The second major technical issue was more preventable and easily so. Nearly all of the book is based on comparisons-of-means (that is, comparing the means of different groups), which come quick and fast. However, Riess rarely discusses statistical significance or variation. Occasionally she will raise the issue of sample size, but it is as if she is not aware that there is a test that can give you a clear yes-or-no, is-there-a-relationship answer. Based on her articles that she has written using the data from this book, either she or Knoll is technically capable of performing such analyses, which made it all the more confusing why they did not do formal statistical tests throughout.
Furthermore, it appeared in some cases that she mentioned a difference as if it was relevant when it was in all likelihood a statistical tie. For example, on page 4 she indicates that millennial Latter-day Saints who still identified as members of the Church were slightly different than the baseline, but it is clear from the confidence intervals (margins of error) reported in footnote 8 that the difference is not statistically significant.
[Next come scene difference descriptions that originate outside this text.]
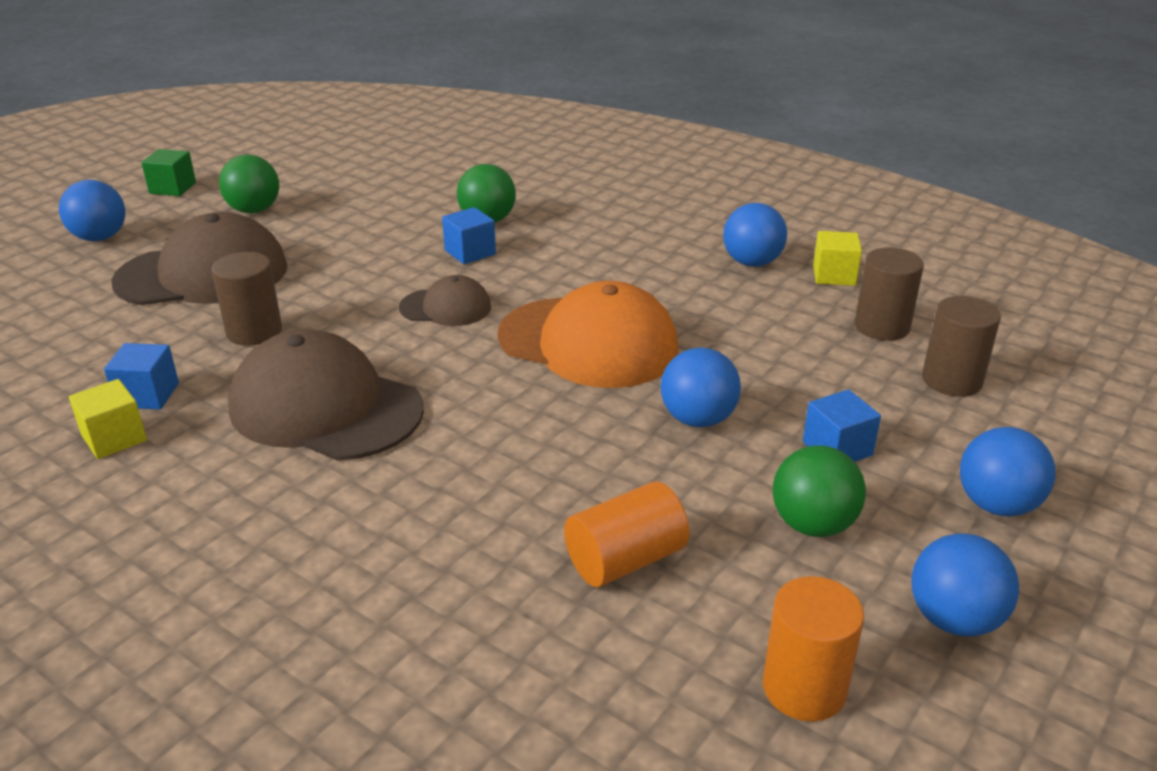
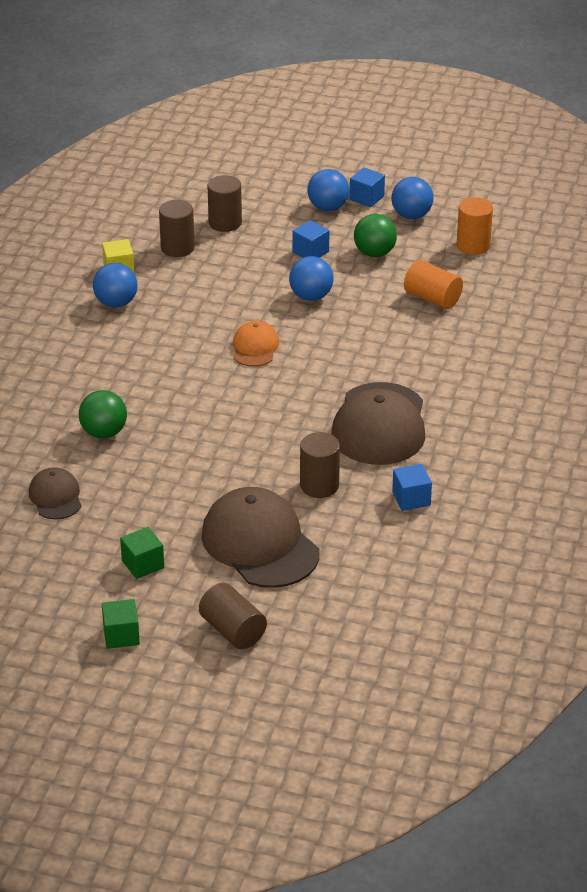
camera: 110 degrees left, 5 degrees up
(100, 238) = (232, 630): blue ball -> brown cylinder
(114, 438) = (456, 491): yellow cube -> none
(254, 210) = (143, 564): green ball -> green cube
(446, 307) = (244, 414): brown cap -> brown cap (55, 497)
(470, 252) = (161, 426): blue cube -> blue cube (366, 198)
(588, 343) = (255, 347): orange cap -> orange cap, size x0.52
Another example is the counterintuitive finding that black members are six percentage points more likely to see the priesthood/temple ban as divinely inspired (121); she acknowledges that for this statistic, the margin of error could be high, but without clearly indicating the significance level of this difference (or the confidence intervals), it is hard to know if this is a real difference or just statistical noise. Comparisons like this form the bread and butter of the book, but they are not statistically tested. Throughout my reading, I was constantly second-guessing whether the group-by-group orderings and comparisons were significant or not. Discussion of significance was perhaps removed to make the book more readable, but testing significance is the bone, not fat, of any quantitative work, and a gentle introduction to significance would have been welcome to better ground the comparative statements.
Hopefully, after Riess is finished using the dataset for her own publications (I, for one, look forward to her planned book on former members of the Church, which she has mentioned elsewhere), she will send the data to a public repository like ICPSR to allow future scholars to use the primary data. This is a work of not only social science but also history. For example, as the book was in production, the section on gender and the temple became less immediately relevant (due to the annoying tendency of social phenomena to shift under the feet of researchers). However, that section of the book stands on its own as an important historical record. Whereas in the past historians had to read through the lines of all-too-scarce journals and other primary sources to divine the attitudes in a particular period, thanks to Riess future historians have a treasure trove. It would be as if an archivist uncovered a large-N survey on Latter-day Saint attitudes about polygamy during the Nauvoo period. In a time when Latter-day Saint studies is being covered in a myriad of fields and new Church history books are being published by the dozens every year, the social science of the subject—which is arguably more relevant to the day-to-day lived experience of Latter-day Saints than the history—has remained surprisingly fallow in comparison. Here Riess has taken a large and substantive step into this field.